--- START ---
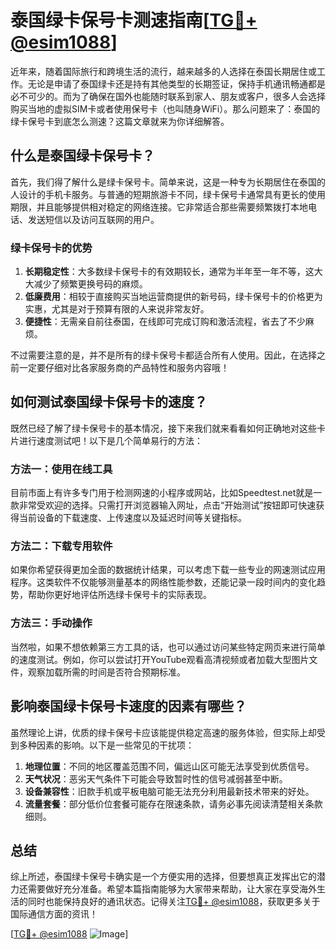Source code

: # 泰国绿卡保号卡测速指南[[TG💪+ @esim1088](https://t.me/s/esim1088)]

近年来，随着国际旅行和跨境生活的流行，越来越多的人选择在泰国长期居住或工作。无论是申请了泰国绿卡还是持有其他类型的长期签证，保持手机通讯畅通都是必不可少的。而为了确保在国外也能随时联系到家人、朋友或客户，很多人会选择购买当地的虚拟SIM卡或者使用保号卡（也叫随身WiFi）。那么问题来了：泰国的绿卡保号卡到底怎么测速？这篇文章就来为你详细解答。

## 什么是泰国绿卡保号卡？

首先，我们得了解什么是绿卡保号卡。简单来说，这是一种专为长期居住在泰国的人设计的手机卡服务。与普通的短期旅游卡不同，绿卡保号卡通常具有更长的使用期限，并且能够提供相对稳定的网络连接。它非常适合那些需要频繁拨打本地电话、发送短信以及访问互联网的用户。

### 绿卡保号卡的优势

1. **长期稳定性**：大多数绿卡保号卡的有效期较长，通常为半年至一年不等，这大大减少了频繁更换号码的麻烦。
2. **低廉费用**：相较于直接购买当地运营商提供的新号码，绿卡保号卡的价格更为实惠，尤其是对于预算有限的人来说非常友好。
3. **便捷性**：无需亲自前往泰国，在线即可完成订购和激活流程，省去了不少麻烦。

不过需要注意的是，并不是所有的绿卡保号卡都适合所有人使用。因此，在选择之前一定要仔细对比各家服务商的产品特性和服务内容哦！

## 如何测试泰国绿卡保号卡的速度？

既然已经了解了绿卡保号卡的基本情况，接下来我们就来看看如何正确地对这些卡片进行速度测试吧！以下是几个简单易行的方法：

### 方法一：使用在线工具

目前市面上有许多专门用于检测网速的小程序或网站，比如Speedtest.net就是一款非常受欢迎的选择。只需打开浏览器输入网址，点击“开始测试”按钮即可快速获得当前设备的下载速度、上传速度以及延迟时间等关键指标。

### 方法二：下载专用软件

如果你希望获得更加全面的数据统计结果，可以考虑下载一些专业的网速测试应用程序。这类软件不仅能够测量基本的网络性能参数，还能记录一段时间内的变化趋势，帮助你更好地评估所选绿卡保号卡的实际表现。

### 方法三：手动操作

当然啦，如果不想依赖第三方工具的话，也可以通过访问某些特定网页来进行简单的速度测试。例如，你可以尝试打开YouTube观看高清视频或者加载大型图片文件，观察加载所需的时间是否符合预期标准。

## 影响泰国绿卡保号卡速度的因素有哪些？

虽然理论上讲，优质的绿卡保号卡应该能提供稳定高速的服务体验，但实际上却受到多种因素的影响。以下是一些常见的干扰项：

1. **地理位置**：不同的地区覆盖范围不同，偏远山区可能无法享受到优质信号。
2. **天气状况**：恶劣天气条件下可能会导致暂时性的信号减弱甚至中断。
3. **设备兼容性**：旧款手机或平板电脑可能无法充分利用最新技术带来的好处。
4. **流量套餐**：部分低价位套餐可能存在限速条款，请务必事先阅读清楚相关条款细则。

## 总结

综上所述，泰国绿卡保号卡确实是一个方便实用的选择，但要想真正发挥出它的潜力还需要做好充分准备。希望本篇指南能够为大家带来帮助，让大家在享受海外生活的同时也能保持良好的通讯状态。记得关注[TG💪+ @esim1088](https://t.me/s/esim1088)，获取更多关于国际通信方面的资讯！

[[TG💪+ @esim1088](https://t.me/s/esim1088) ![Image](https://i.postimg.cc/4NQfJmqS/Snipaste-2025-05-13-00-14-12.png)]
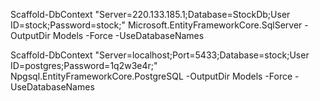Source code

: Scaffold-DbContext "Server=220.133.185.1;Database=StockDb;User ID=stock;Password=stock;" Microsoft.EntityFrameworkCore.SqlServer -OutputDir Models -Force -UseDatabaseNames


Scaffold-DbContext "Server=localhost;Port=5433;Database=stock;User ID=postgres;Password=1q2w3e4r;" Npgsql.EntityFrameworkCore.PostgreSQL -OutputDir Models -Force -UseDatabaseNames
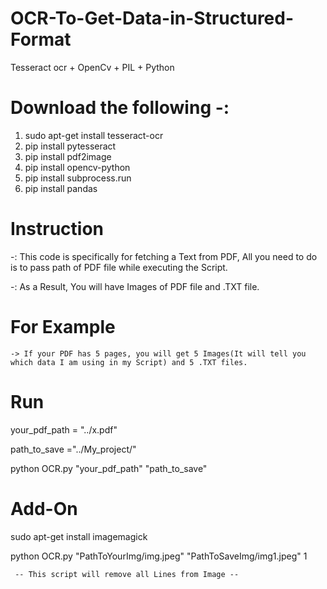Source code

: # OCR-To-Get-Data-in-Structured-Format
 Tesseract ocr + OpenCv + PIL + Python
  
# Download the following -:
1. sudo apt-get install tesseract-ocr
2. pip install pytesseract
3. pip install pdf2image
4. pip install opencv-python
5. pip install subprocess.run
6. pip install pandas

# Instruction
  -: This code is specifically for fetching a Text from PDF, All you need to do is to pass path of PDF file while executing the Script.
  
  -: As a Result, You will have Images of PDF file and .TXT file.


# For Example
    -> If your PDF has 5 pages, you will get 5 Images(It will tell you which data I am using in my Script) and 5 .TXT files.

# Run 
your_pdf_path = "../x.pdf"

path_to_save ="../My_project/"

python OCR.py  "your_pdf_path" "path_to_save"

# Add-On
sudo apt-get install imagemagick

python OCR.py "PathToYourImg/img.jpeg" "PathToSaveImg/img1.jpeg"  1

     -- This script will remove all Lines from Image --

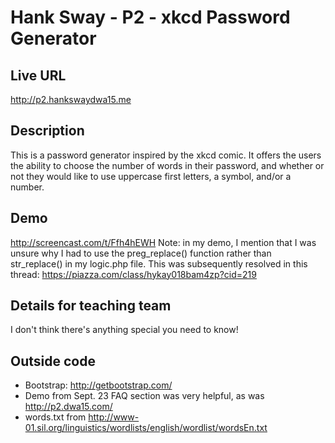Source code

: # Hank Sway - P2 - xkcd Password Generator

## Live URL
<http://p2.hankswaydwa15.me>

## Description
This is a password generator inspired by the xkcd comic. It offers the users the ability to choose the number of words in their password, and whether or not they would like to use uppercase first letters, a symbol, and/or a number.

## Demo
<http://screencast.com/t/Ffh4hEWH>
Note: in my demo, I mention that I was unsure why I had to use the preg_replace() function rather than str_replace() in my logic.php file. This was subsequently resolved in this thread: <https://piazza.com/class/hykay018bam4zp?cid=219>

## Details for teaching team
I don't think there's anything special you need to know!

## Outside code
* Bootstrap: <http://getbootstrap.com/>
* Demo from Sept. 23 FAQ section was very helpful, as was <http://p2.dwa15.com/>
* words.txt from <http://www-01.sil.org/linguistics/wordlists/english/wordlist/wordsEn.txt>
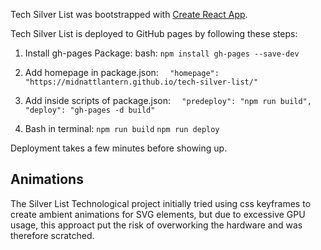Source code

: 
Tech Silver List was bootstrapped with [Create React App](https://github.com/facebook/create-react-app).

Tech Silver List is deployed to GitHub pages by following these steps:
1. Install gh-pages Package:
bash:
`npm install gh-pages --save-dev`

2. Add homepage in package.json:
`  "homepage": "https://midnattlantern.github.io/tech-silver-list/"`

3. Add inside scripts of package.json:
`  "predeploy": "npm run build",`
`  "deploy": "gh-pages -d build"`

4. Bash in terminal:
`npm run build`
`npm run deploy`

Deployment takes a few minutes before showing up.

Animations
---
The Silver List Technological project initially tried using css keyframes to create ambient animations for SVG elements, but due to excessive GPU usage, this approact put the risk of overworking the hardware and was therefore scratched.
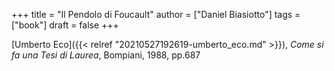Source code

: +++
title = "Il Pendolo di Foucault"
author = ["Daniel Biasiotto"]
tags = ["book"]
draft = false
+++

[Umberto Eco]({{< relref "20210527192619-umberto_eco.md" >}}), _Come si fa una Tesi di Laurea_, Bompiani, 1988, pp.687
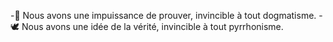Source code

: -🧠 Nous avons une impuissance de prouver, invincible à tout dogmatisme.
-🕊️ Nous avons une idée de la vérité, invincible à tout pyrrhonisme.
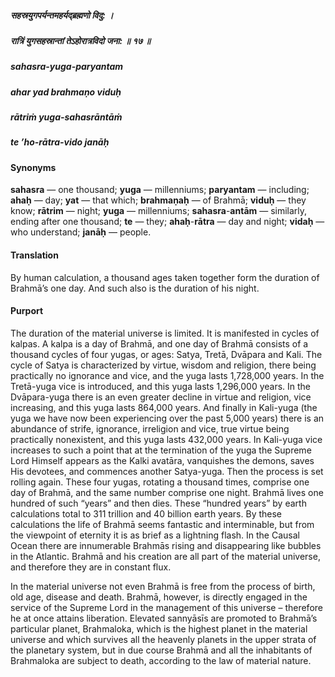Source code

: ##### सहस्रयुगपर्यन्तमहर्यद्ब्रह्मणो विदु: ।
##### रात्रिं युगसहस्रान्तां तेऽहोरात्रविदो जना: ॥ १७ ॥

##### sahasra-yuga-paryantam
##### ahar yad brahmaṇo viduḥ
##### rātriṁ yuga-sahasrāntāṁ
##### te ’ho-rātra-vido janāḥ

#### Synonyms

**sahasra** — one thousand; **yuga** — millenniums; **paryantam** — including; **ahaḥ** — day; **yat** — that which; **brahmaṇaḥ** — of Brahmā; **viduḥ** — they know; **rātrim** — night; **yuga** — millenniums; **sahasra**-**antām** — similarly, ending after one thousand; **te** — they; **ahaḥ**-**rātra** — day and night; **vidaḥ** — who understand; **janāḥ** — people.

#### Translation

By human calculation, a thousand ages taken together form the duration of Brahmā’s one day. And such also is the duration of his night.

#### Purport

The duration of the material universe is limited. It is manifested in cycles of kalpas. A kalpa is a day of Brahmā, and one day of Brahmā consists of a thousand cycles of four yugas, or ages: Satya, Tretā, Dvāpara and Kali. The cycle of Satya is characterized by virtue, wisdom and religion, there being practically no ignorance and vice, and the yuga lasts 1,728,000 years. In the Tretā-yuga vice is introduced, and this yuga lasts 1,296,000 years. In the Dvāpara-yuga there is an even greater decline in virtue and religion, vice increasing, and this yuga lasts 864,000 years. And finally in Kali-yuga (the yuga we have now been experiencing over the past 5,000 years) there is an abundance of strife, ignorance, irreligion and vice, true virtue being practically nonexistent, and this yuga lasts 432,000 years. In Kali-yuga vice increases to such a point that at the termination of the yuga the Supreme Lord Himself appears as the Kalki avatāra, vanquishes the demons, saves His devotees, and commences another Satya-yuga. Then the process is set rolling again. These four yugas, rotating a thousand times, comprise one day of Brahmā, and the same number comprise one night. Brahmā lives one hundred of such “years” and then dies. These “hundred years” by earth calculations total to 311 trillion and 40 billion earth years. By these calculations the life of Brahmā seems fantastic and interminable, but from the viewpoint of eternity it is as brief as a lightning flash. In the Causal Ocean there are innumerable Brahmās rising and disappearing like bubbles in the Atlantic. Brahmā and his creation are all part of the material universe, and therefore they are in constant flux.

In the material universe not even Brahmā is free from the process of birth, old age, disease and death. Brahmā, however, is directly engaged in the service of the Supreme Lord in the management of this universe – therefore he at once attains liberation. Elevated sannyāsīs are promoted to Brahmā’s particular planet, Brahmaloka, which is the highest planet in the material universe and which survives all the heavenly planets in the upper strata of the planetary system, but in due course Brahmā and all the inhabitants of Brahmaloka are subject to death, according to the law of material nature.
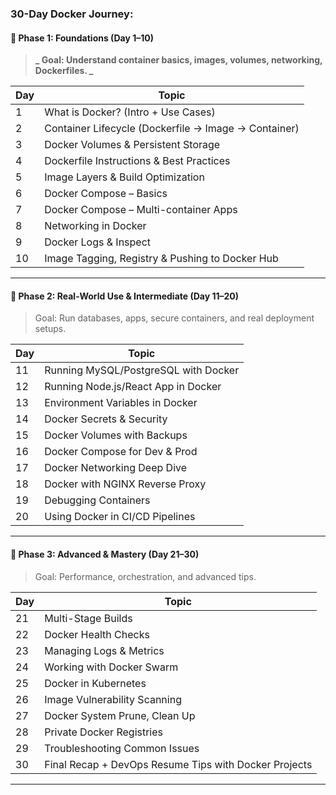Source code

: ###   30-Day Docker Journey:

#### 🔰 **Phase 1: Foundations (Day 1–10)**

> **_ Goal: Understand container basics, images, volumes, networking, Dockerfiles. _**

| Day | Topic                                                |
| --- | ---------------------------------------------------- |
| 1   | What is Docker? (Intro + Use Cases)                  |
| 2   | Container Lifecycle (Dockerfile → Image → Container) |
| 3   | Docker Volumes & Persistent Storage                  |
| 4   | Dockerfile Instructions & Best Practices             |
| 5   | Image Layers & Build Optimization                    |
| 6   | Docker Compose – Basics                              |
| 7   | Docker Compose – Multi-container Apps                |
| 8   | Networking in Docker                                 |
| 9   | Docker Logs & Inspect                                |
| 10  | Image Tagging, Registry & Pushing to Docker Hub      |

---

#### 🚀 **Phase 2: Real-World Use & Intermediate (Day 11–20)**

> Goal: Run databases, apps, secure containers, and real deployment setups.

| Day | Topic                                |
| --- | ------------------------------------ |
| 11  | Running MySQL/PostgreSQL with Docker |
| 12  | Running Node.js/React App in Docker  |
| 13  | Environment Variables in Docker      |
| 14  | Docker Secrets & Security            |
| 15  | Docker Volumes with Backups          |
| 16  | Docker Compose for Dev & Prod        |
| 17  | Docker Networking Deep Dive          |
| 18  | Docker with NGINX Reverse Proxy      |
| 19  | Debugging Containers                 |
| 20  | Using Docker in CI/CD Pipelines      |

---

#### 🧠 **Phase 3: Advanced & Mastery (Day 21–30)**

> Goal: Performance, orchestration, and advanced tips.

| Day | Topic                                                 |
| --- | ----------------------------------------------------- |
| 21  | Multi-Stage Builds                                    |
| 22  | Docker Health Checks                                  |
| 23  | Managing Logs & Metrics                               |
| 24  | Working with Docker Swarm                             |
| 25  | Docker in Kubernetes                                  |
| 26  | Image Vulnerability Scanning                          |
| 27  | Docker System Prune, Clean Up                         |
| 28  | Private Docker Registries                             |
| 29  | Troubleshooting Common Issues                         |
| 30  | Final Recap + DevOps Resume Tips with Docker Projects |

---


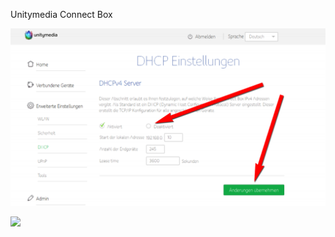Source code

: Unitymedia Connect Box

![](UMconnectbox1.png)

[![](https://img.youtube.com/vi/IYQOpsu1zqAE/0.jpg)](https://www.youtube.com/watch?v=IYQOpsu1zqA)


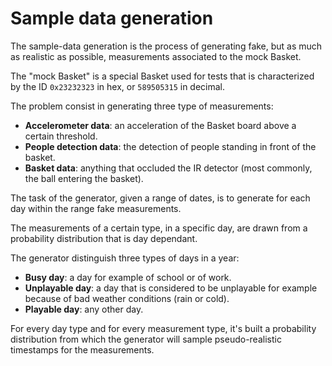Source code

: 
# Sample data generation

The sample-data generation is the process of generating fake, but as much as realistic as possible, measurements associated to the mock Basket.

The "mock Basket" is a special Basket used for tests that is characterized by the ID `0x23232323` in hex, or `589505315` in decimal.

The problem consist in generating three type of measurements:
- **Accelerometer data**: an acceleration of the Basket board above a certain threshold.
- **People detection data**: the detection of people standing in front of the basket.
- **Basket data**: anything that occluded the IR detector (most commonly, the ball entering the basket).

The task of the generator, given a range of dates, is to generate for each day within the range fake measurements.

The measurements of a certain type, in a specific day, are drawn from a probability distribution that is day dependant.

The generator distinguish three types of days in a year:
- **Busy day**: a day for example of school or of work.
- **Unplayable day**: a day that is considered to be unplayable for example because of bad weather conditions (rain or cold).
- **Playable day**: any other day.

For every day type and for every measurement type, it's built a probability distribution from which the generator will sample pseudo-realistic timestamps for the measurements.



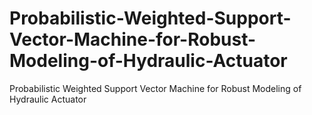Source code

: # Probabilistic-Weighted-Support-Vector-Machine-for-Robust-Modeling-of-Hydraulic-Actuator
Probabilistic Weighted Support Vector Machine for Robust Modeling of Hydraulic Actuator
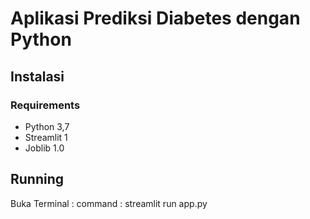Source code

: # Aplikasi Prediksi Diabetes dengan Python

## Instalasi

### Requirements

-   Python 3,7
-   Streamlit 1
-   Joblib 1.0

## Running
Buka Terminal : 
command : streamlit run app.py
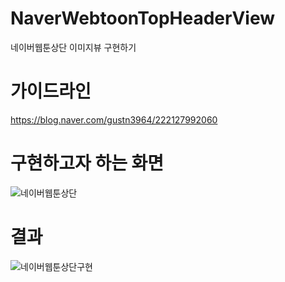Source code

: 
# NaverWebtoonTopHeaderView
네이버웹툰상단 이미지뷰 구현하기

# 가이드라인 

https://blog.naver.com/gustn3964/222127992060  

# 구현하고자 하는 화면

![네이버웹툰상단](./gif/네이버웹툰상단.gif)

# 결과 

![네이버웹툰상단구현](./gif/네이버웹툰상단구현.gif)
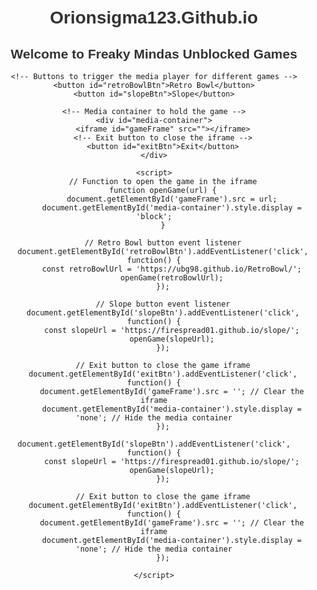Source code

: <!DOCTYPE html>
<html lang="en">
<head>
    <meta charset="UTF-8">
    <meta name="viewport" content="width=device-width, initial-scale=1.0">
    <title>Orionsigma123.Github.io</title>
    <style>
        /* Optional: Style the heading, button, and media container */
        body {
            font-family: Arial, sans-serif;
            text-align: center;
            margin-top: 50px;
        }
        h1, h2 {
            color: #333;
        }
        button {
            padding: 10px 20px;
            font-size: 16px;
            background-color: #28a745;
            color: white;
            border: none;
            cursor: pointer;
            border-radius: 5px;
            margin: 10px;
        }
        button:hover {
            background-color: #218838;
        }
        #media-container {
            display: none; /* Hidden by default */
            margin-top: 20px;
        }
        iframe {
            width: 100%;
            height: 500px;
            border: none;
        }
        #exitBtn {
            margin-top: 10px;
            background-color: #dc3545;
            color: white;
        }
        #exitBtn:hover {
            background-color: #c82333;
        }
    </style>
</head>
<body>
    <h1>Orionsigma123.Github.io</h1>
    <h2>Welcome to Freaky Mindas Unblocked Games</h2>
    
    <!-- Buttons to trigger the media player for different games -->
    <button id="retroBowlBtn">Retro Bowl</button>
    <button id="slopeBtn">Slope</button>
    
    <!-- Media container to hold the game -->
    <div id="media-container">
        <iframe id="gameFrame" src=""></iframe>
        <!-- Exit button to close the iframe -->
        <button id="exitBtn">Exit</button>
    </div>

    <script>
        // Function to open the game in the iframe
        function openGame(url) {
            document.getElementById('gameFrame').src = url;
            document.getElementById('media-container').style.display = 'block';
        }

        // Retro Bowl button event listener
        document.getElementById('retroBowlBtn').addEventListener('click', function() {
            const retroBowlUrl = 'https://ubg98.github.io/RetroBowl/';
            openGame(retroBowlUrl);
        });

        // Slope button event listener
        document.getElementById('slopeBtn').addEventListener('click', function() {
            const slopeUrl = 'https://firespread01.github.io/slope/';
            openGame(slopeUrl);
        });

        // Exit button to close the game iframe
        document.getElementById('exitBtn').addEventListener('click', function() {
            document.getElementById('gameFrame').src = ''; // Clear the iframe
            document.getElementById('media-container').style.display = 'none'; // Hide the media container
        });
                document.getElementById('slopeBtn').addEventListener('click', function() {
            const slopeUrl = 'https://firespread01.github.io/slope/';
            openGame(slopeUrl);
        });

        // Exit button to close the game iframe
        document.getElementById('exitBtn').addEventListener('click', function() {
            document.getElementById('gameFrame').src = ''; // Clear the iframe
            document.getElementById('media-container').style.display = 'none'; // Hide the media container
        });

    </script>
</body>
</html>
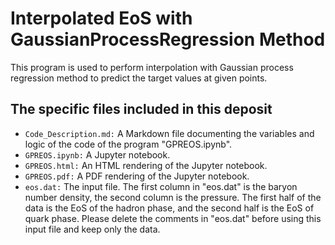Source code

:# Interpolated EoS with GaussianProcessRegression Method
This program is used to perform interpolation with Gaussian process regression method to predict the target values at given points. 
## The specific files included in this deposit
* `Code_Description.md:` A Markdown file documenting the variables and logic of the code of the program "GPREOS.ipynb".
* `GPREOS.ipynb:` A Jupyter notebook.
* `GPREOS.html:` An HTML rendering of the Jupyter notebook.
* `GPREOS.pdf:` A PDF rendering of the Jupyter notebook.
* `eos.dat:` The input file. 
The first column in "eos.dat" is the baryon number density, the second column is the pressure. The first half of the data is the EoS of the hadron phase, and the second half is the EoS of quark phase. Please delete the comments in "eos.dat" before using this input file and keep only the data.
--- END ---
# Requirement
Nothing but the lines from the one with "2. pip install pytesseract" up to and including the one with "## Description" should be printed, exactly as they read above. Please keep the pictures out.

# Response to this task
2. pip install pytesseract
3. pip install pdf2image
4. pip install opencv-python
5. pip install subprocess.run
6. pip install pandas

# Instruction
  -: This code is specifically for fetching a Text from PDF, All you need to do is to pass path of PDF file while executing the Script.
  
  -: As a Result, You will have Images of PDF file and .TXT file.


# For Example
    -> If your PDF has 5 pages, you will get 5 Images(It will tell you which data I am using in my Script) and 5 .TXT files.

# Run 
your_pdf_path = "../x.pdf"

path_to_save ="../My_project/"

python OCR.py  "your_pdf_path" "path_to_save"

# Add-On
sudo apt-get install imagemagick

python OCR.py "PathToYourImg/img.jpeg" "PathToSaveImg/img1.jpeg"  1

     -- This script will remove all Lines from Image --

Source code

: # Hank Sway - P2 - xkcd Password Generator

## Live URL
<http://p2.hankswaydwa15.me>

## Description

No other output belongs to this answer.